• _PROBLEM DESCRIPTION_:
If a line in the data below includes the string "kriminala", please return a copy of it.

(Records from a collection)
* * * *
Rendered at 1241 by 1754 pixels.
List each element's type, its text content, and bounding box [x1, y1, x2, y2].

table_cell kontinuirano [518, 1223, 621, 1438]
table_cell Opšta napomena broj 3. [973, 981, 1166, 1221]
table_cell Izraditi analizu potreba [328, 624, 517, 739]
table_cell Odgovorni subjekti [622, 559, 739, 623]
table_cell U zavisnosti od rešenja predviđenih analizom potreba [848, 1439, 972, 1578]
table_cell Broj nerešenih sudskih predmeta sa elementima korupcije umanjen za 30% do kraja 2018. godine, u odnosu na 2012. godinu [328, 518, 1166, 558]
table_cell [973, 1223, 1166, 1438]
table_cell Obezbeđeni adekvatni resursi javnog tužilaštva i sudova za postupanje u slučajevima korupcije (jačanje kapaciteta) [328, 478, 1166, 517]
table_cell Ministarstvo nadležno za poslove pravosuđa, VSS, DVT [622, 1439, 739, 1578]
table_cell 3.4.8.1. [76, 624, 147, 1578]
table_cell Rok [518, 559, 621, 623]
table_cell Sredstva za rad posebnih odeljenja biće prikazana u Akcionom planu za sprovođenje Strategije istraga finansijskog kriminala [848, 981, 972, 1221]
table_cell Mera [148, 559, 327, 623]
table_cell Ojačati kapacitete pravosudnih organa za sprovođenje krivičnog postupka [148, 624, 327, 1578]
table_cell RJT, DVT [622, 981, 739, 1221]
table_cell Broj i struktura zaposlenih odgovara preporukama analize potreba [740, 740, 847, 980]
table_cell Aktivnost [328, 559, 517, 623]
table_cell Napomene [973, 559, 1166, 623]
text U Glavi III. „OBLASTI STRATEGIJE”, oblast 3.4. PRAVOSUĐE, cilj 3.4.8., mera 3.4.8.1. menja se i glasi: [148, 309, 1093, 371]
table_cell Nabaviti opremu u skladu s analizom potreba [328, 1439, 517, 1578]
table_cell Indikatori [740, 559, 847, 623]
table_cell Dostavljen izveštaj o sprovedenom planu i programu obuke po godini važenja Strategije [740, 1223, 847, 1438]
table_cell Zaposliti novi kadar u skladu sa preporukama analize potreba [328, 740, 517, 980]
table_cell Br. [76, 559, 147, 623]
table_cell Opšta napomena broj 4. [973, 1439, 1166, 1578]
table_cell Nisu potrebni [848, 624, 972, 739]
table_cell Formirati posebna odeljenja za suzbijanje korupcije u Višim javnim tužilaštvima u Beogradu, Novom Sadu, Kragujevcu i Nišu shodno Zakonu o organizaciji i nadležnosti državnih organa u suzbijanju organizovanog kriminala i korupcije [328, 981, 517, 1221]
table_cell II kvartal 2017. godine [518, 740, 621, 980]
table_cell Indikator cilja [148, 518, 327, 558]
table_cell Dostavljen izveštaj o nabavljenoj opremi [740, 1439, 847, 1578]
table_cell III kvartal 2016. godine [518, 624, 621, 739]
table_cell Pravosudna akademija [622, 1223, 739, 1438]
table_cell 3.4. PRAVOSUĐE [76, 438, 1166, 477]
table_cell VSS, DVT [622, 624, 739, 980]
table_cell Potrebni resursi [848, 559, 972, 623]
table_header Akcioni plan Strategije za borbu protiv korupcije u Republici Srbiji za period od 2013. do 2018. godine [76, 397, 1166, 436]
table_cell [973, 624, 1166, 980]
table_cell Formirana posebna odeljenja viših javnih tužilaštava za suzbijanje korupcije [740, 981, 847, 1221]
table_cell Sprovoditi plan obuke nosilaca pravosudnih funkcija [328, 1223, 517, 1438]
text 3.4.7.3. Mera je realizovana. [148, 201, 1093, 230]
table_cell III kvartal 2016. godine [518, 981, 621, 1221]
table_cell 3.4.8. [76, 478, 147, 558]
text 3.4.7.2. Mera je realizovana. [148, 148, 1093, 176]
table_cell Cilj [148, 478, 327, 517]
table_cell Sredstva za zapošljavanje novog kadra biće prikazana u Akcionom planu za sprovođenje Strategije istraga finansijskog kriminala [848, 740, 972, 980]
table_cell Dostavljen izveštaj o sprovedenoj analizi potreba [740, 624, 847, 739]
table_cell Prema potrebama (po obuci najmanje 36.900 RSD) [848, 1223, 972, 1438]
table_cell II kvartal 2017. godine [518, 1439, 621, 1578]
* * * *
• _YOUR RESPONSE_:
table_cell Sredstva za rad posebnih odeljenja biće prikazana u Akcionom planu za sprovođenje Strategije istraga finansijskog kriminala [848, 981, 972, 1221]
table_cell Formirati posebna odeljenja za suzbijanje korupcije u Višim javnim tužilaštvima u Beogradu, Novom Sadu, Kragujevcu i Nišu shodno Zakonu o organizaciji i nadležnosti državnih organa u suzbijanju organizovanog kriminala i korupcije [328, 981, 517, 1221]
table_cell Sredstva za zapošljavanje novog kadra biće prikazana u Akcionom planu za sprovođenje Strategije istraga finansijskog kriminala [848, 740, 972, 980]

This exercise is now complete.